Старуха горестно зажевала губами, закачала головой и перекрестилась на икону.
— Так то старший Чумаков! А мы о младшем спрашиваем!
— Федька?! — ахнула она. — Кобылий сын он! Непутёвай, в мать! А што вам про ево?
— Весной вы с ним на почте виделись. Припоминаете?
— Да, — удивлённо наморщила лоб Варвара Никитишна. — Была я тама. И Федька был. Большой ужо вымахел. А ума…
— Бабушка, вы скажите нам. Это очень важно. Что Фёдор… Ну Федька делал на почте? Он с кем-то говорил?
— Ну а как же. Со мной говорил. С Тонькой говорил. Всё жалился, шта за электричество с него сымают много. Мола, сам в доме своём не живёт, а энергию плотить. Пошёл х барину, а своё хозяйство загинул, шалопай!
— А ещё чего говорил? Про рыбалку говорил что-нибудь там? Про Каменную пристань, может быть, упоминал?
— Да больше, навродя, ничаво и не говорил, — задумалась старуха. — И про рыбалку тож. Газету вот ещё купил и ушёл.
Каша досадливо цыкнул сквозь зубы.
— Ну а может, он писал что-то? — выступил из-за спины майора Сомов.
— Ась?
— Писал, говорю, он, может, что-то? Нет? Записку кому-нибудь передавал?
— Не. Чаво яму писать? Федька только касворды писать умеет. Дурень он.
Последнюю фразу бабка произнесла беззлобно, словно жалела парня.

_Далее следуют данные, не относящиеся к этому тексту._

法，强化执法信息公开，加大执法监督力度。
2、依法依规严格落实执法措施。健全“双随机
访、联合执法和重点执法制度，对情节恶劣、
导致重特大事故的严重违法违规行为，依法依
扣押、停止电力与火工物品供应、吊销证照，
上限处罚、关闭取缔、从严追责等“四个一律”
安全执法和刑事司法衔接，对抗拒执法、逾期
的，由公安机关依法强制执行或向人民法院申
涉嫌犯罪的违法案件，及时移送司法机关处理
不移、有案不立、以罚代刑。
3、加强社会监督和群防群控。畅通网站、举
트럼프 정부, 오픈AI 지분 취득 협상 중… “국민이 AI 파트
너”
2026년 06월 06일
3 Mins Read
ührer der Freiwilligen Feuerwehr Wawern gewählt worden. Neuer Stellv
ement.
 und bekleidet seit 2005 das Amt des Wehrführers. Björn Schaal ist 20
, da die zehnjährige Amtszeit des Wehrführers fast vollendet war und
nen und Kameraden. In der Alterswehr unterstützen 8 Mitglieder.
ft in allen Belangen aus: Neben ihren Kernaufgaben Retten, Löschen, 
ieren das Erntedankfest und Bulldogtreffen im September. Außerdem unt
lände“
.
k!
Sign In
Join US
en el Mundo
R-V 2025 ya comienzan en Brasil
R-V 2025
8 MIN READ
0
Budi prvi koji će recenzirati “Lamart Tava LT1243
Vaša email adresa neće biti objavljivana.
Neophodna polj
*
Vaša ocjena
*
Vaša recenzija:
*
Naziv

— Ну и что ты думаешь? — повернулся Каша к Сомову.
— Дальше искать будем.
— Ну а с ней что делать будем? — Каша кивнул в сторону бабки.

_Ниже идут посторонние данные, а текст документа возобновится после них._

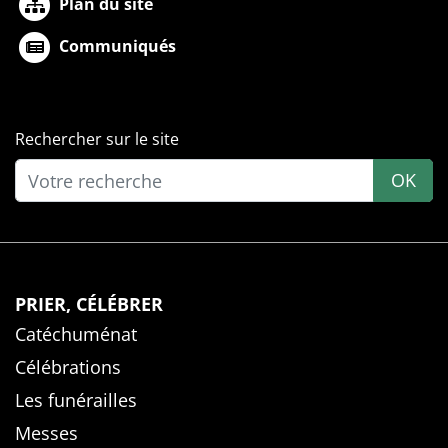
Plan du site
Communiqués
Rechercher sur le site
OK
PRIER, CÉLÉBRER
Catéchuménat
Célébrations
Les funérailles
Messes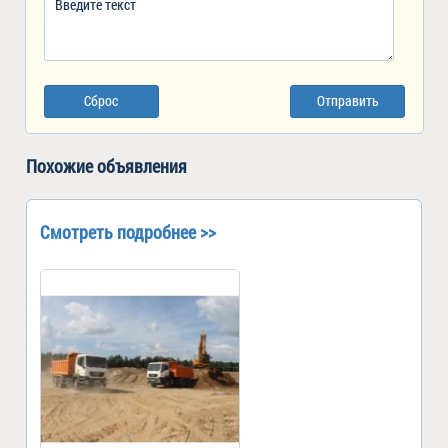
Сброс
Отправить
Похожие объявления
Смотреть подробнее >>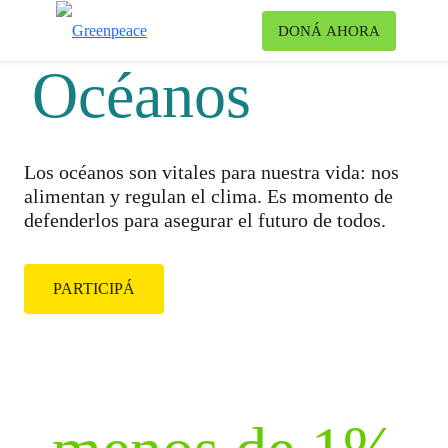
Ca
DONÁ AHORA
Menú
Océanos
Los océanos son vitales para nuestra vida: nos
alimentan y regulan el clima. Es momento de
defenderlos para asegurar el futuro de todos.
PARTICIPÁ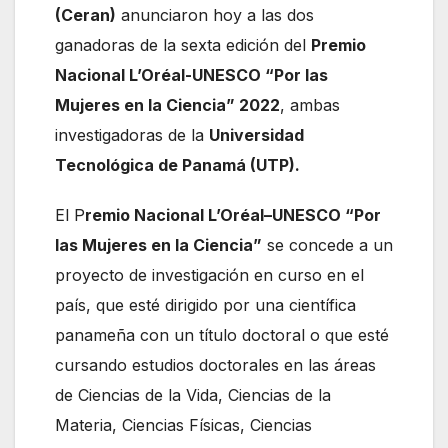
(Ceran)
anunciaron hoy a las dos
ganadoras de la sexta edición del
Premio
Nacional L’Oréal-UNESCO “Por las
Mujeres en la Ciencia” 2022
, ambas
investigadoras de la
Universidad
Tecnológica de Panamá (UTP).
El P
remio Nacional L’Oréal–UNESCO “Por
las Mujeres en la Ciencia”
se concede a un
proyecto de investigación en curso en el
país, que esté dirigido por una científica
panameña con un título doctoral o que esté
cursando estudios doctorales en las áreas
de Ciencias de la Vida, Ciencias de la
Materia, Ciencias Físicas, Ciencias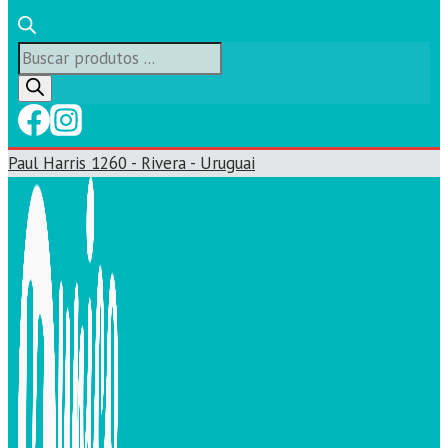
Búsqueda
de
productos
Paul Harris 1260 - Rivera - Uruguai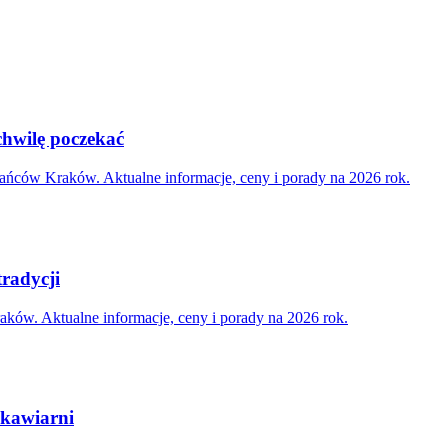
chwilę poczekać
ńców Kraków. Aktualne informacje, ceny i porady na 2026 rok.
tradycji
aków. Aktualne informacje, ceny i porady na 2026 rok.
 kawiarni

— А что ты с ней хочешь сделать?
— Я бы её на «чеснок» посадил. Да, боюсь, она по дороге в Управление развалится.
Сомов посмотрел на бабку.
Варвара Никитична сидела, сложив корявые ладони на коленях, голова её чуть заметно покачивалась, выцветшие глаза смотрели спокойно и дружелюбно.

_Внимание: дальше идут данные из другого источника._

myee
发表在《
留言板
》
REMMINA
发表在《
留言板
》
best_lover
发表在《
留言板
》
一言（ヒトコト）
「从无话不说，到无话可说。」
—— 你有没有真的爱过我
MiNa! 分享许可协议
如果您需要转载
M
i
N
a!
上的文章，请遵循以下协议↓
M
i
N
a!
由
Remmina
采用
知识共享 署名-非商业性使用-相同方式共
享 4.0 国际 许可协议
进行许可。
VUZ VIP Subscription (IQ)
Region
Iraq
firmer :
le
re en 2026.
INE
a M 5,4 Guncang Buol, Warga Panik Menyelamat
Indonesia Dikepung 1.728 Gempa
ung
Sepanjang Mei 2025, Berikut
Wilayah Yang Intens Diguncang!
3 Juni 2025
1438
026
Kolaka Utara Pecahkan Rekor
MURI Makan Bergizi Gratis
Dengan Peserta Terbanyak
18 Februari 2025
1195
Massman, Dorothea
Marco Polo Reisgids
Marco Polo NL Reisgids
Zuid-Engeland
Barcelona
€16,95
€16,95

— Как есть развалится. Да и с чего ей врать?
— А с чего они все врут? — повёл челюстью Каша. — Все!
Сомов прихватил майора за локоть и потянул к выходу.
— Спасибо за помощь следствию, Варвара Никтишна! Мы пойдём!
— А шта, Федька натворил шось? — привстала она с лавки.
— Натворил, очень натворил!
— Ох! — всплеснула руками бабка. — И што жа натворил-та? А?
— Помер не вовремя! — прокаркал, обернувшись, Каша и с силой захлопнул за собой дверь.
* * *
Пока шли обратно к машине, всё рядили, как убийца мог узнать про Каменную пристань.
— Вот не верю я, что он в магазине стоял и слушал, о чём там Федька этот и приезжий рыбак разговаривают, — рассуждал Каша.
— Да я тоже не верю, — согласился Сомов. — Слишком рискованно. Невидимка, очевидно, что из местных. А в сёлах все всё про всех знают. Разве что его всей деревней прикрывают.